Deploy Tall Arrays to a CLOUDERA Spark Enabled Hadoop Cluster

This example shows how to deploy a MATLAB® application containing tall arrays to a CLOUDERA® Spark™ enabled Hadoop® cluster.

Deploying MATLAB applications against a CLOUDERA distribution of Spark requires a special wrapper type that you generate using the mcc command. This wrapper type generates a jar file as well as a shell script which calls spark-submit. The spark-submit script in the Spark bin directory is used to start applications on a cluster.
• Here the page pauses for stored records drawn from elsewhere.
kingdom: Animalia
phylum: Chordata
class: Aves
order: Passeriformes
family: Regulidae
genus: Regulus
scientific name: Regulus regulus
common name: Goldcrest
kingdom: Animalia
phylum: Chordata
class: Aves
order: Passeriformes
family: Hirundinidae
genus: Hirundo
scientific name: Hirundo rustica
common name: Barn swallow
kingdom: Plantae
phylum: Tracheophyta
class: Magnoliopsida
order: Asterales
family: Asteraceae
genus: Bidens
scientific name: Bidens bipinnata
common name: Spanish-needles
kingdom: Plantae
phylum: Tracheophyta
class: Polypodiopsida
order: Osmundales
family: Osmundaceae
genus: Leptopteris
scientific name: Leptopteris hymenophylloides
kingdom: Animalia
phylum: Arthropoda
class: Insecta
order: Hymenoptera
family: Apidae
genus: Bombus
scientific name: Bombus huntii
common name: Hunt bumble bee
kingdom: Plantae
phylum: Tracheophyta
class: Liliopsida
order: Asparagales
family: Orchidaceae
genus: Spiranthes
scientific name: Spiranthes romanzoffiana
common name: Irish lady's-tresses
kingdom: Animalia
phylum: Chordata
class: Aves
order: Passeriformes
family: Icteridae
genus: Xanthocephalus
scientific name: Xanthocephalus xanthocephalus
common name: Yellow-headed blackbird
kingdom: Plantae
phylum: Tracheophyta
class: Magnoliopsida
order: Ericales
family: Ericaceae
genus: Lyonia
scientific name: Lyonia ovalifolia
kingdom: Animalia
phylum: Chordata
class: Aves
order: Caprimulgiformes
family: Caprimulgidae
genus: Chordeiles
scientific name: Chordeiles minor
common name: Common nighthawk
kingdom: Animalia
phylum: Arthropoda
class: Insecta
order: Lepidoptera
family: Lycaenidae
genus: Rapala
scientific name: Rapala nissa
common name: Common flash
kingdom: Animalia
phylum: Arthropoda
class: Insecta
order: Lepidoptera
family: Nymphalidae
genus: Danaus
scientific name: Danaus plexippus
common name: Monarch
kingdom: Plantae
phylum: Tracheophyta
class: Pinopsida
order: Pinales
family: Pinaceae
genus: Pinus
It supports both yarn-client mode and yarn-cluster mode.

The inputs to the application are:

  • master — URL to the Spark cluster

  • inputFile — the file containing the input data

  • outputFile— the file containing the results of the computation

Note

The complete code for this example is in the file meanArrivalDemo.m, as shown below.

 meanArrivalDemo.m

Prerequisites

  1. Install the MATLAB Runtime in the default location on the desktop. This example uses /usr/local/MATLAB/MATLAB_Runtime/v91 as the default location for the MATLAB Runtime. If you don’t have MATLAB Runtime, see Install and Configure MATLAB Runtime for installation instructions.

  2. Install the MATLAB Runtime on every worker node.

  3. Copy the airlinesmall.csv from folder toolbox/matlab/demos of your MATLAB install area into Hadoop Distributed File System (HDFS™) folder /datasets/airlinemod.

Deploy Tall Arrays

  1. At the MATLAB command prompt, use the mcc command to generate a jar file and shell script for the MATLAB application meanArrivalDemo.m.

    >> mcc -vCW 'Spark:meanArrivalDemoApp' meanArrivalDemo.m

    This action creates a jar file named meanArrivalDempApp.jar and a shell script named run_meanArrivalDemoApp.sh.

    Note

    To use the shell script, set up the environment variables HADOOP_PREIX, HADOOP_CONF_DIR and SPARK_HOME.

  2. Execute the shell script in eitheryarn-client mode or yarn-cluster mode. In yarn-client mode, the driver runs on the desktop. In yarn-cluster mode, the driver runs in the Application Master process in the cluster.

    The general syntax to execute the shell script is:

    ./run_meanArrivalDemoApp.sh <runtime install root> [Spark arguments] [Application arguments] 

    yarn-client mode

    Run the following command from a Linux® terminal:

    $ ./run_meanArrivalDemoApp.sh \
       /usr/local/MATLAB/MATLAB_Runtime/v91 \
        yarn-client \
        hdfs://hadoop01glnxa64:54310/datasets/airlinemod/airlinesmall.csv \
        hdfs://hadoop01glnxa64:54310/user/someuser/meanArrivalResult
    

    To examine the result, enter the following from the MATLAB command prompt:

    >> ds = datastore('hdfs:///user/someuser/meanArrivalResult/*');
    >> readall(ds)
    

    yarn-cluster mode

    Run the following command from a Linux terminal:

    $ ./run_meanArrivalDemoApp.sh \
       /usr/local/MATLAB/MATLAB_Runtime/v91 \
       --deploy-mode cluster --master yarn yarn-cluster \
       hdfs://hadoop01glnxa64:54310/datasets/airlinemod/airlinesmall.csv \ 
       hdfs://hadoop01glnxa64:54310/user/someuser/meanArrivalResult
    

    In yarn-cluster mode, since the driver is running on a worker node in the cluster, any standard output from the MATLAB function is not displayed on your desktop. In addition, files can be saved anywhere. To prevent such behavior, this example uses the write function to explicitly save the results to a particular location in HDFS.